Basically the US is huge in area, natural resources, population, economy, entertainment (bread and circuses!), technology, higher education and most every other advanced metric. It’s not that it is #1 in most of these, but cumulatively it doesn’t need to be. That Denmark might have a better-functioning society is neither here nor there relative to American hegemony. A massive advantage in quantity that’s “good enough” easily swamps out boutique quality. There just aren’t many nations big enough that can replace it. A more unified EU or China are on the very short list. Maybe Brazil if Viagens Interplanetarias gets off their ass.

If the US declines to a Russia-style shell it is either going to be very slow and a long, long time from now or because the nation catastrophically fractures. Which I think is marginally more likely now than in 2015, but still phenomenally unlikely this generation or next. Millions or tens of millions may be under extreme stress, but a couple hundred million more are muddling through and inertia is a gigantic force in a society this large.

Well, I have noticed a tremendous reduction in flying insects this summer. That is a very bad thing, probably brought on by heavy use of insecticides to increase crop yields. And I am not the only one to notice (though I freely concede that It could be confirmation bias to some extent). Our food supply is precarious. One bad year could easily upend this country’s social stability, and there is simply no realistic way for us to tech our way out of it.

Add to that the fact that industry and retail have trained Americans out of the capability to make stuff. The US does not currently have the capability to make a nuclear reactor core, because we have farmed everything out to over there. We have become conditioned to want to be consumers and not so much producers or craftsmen.

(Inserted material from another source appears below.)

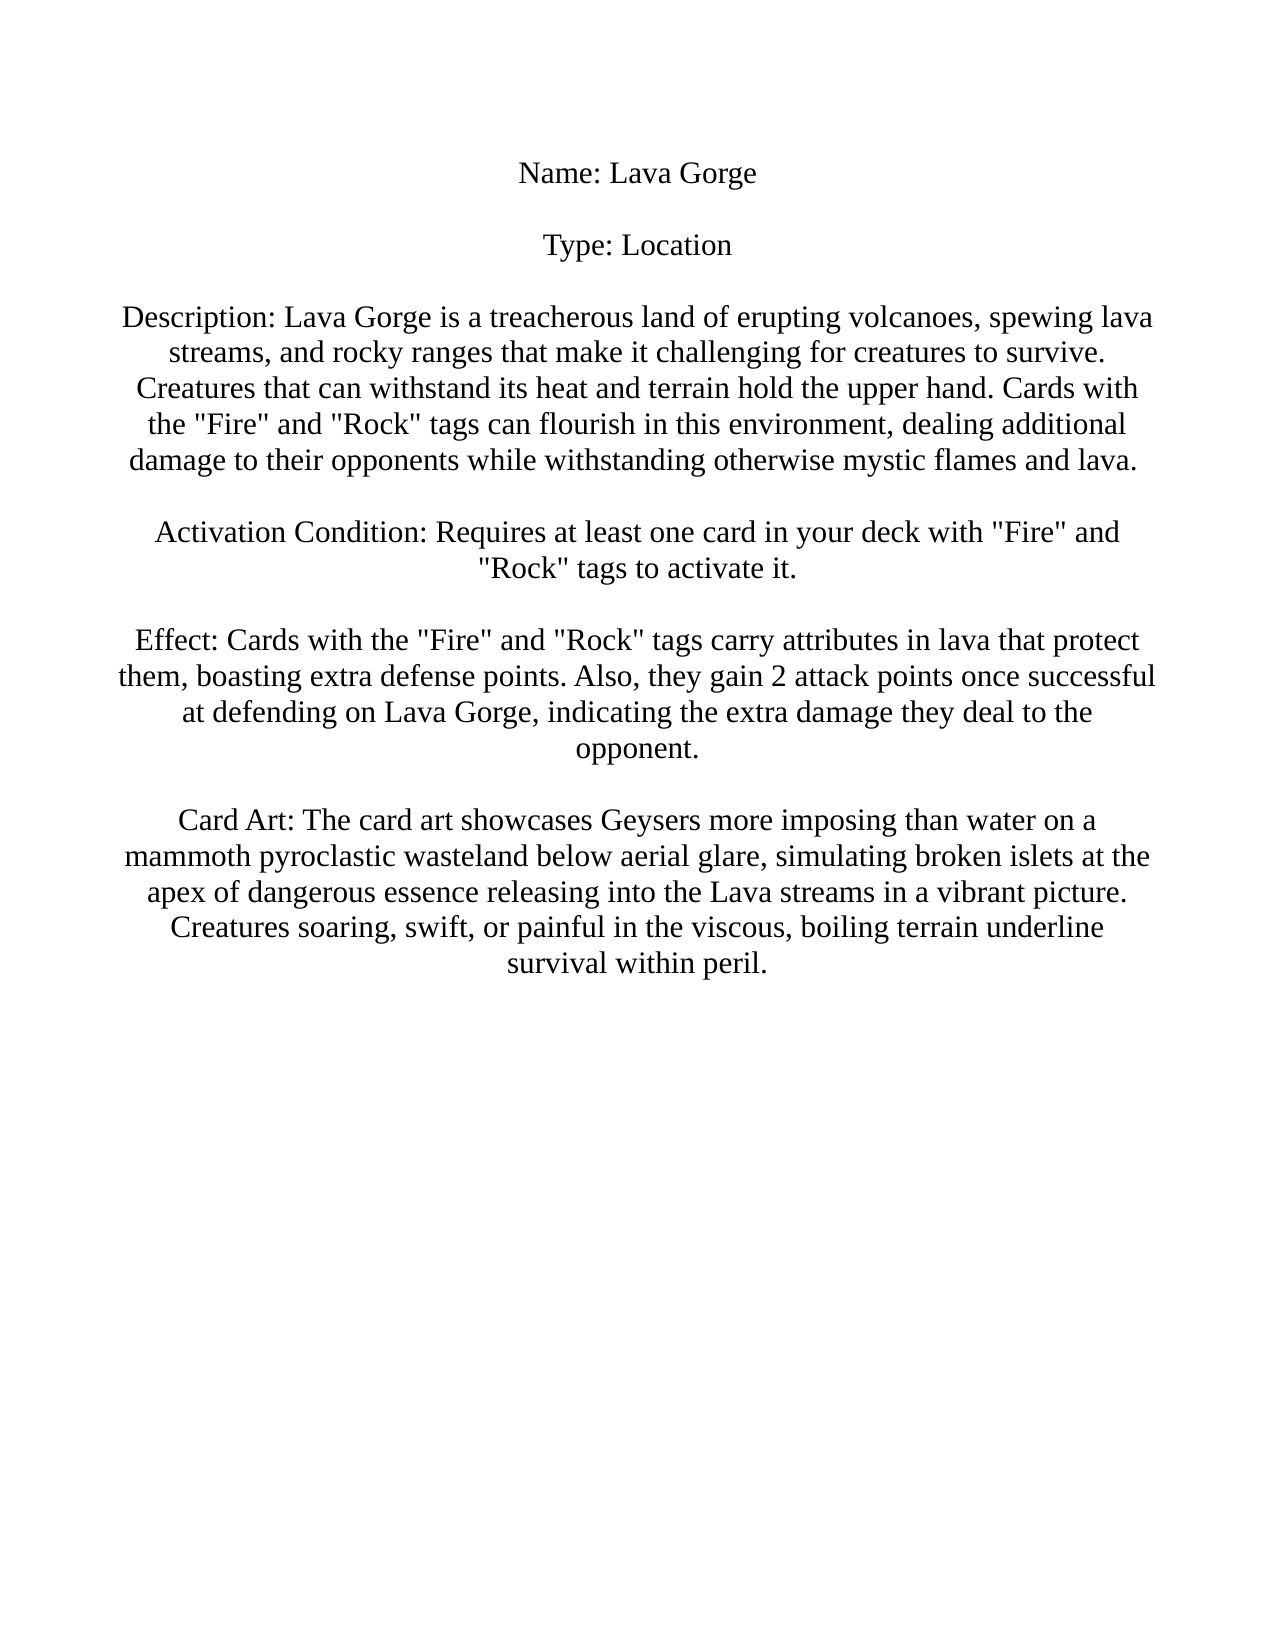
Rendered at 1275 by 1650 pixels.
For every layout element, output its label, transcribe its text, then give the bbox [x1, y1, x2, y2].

text Name: Lava Gorge Type: Location Description: Lava Gorge is a treacherous land of erupting volcanoes, spewing lava streams, and rocky ranges that make it challenging for creatures to survive. Creatures that can withstand its heat and terrain hold the upper hand. Cards with the "Fire" and "Rock" tags can flourish in this environment, dealing additional damage to their opponents while withstanding otherwise mystic flames and lava. Activation Condition: Requires at least one card in your deck with "Fire" and "Rock" tags to activate it. Effect: Cards with the "Fire" and "Rock" tags carry attributes in lava that protect them, boasting extra defense points. Also, they gain 2 attack points once successful at defending on Lava Gorge, indicating the extra damage they deal to the opponent. Card Art: The card art showcases Geysers more imposing than water on a mammoth pyroclastic wasteland below aerial glare, simulating broken islets at the apex of dangerous essence releasing into the Lava streams in a vibrant picture. Creatures soaring, swift, or painful in the viscous, boiling terrain underline survival within peril. [118, 154, 1157, 981]
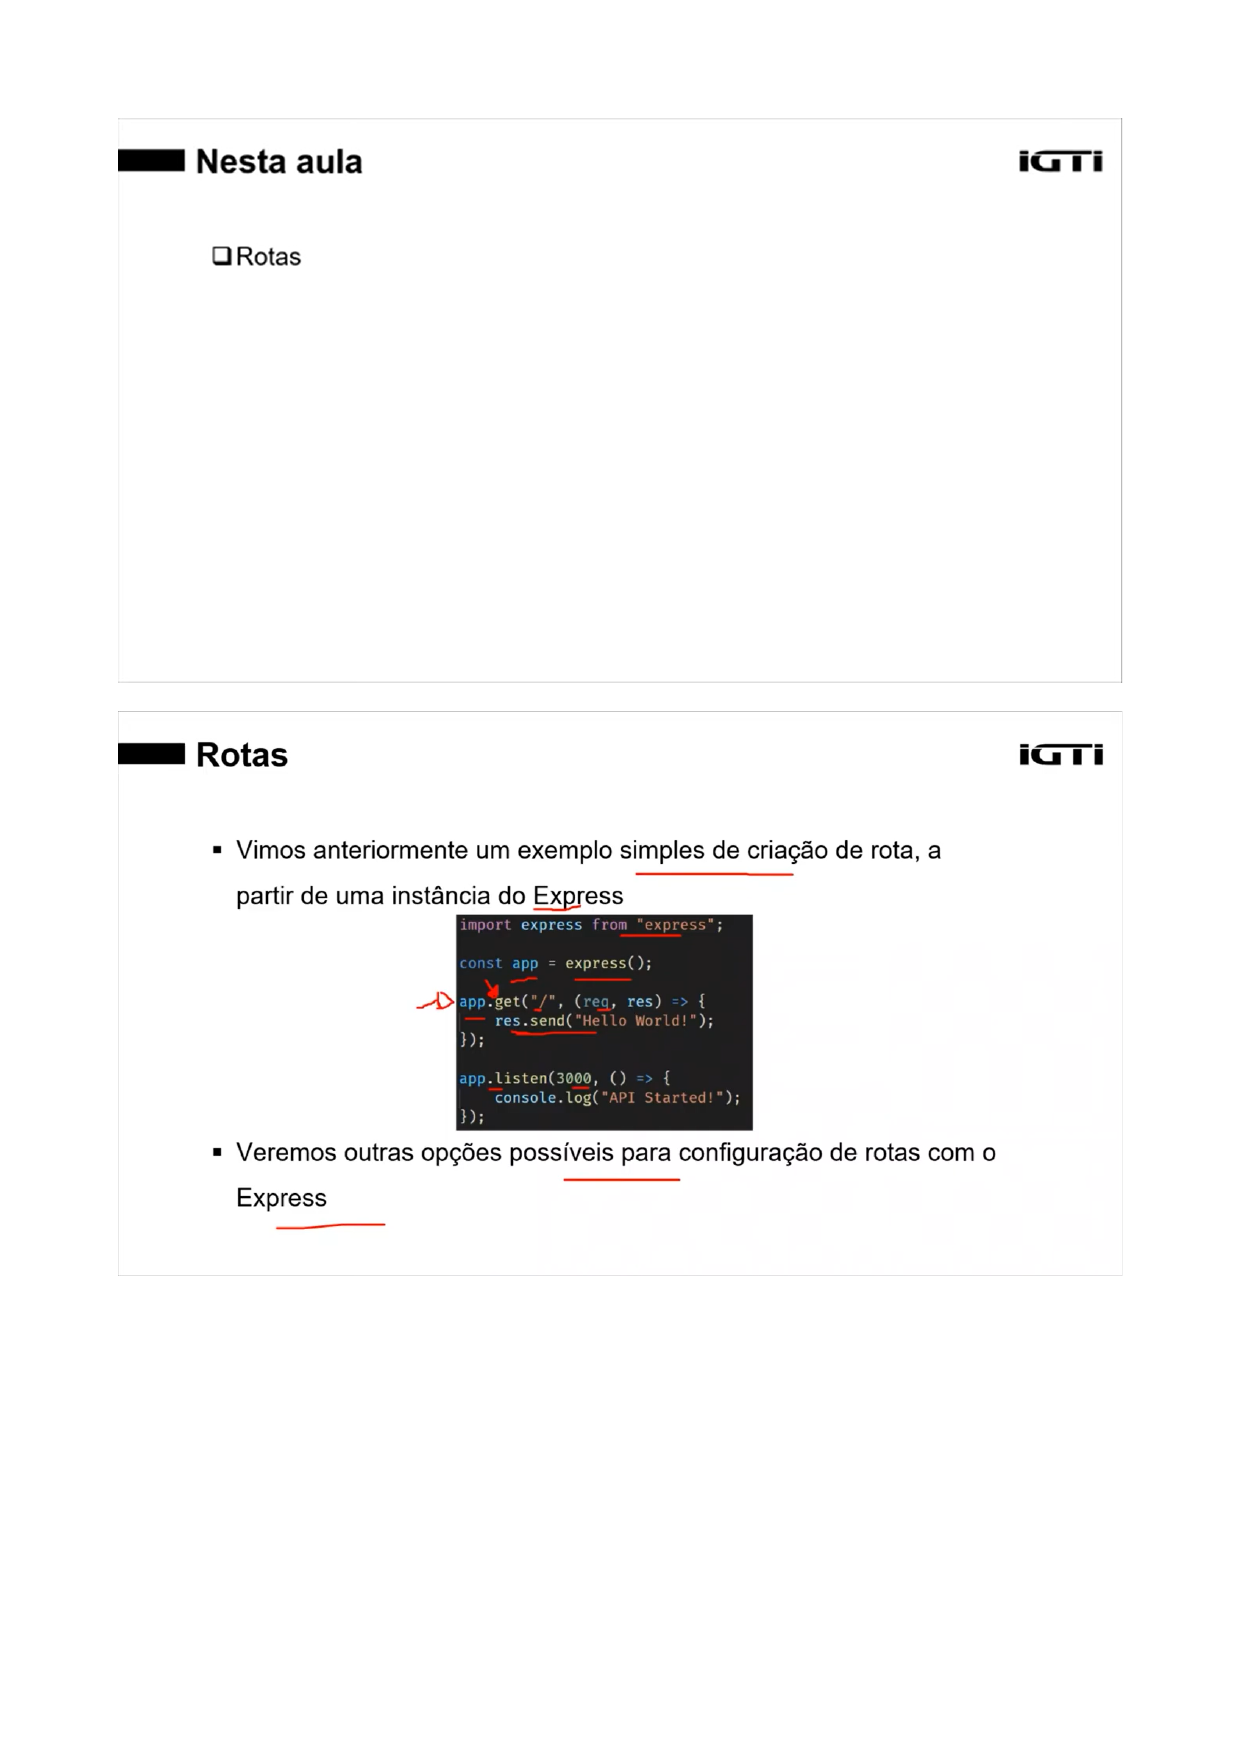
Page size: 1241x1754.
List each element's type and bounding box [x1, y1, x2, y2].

We buy junk because it is cheap and we can just plunk down a few bucks for a new one when this one breaks. This is exacerbated by the disconnect that has been conditioned into us: fighting a phone menu maze for hours so that we can talk to a barely understandable Pakistani who does not give a shit about a problem he cannot realistically help us with is more of a struggle than just eating the loss and buying a replacement.

We have become trained into preferring disconnection to sources and waste streams. Those are SEP. anything beyond our small life-horizon is SEP and we would just rather not know about it. Where is Azerbaijan? Who fucking cares? That is an attitude that will bite us in the ass.

America will fall because Americans are overweight, apathetic, spoiled and soft. We will be done in by “first-world problems”.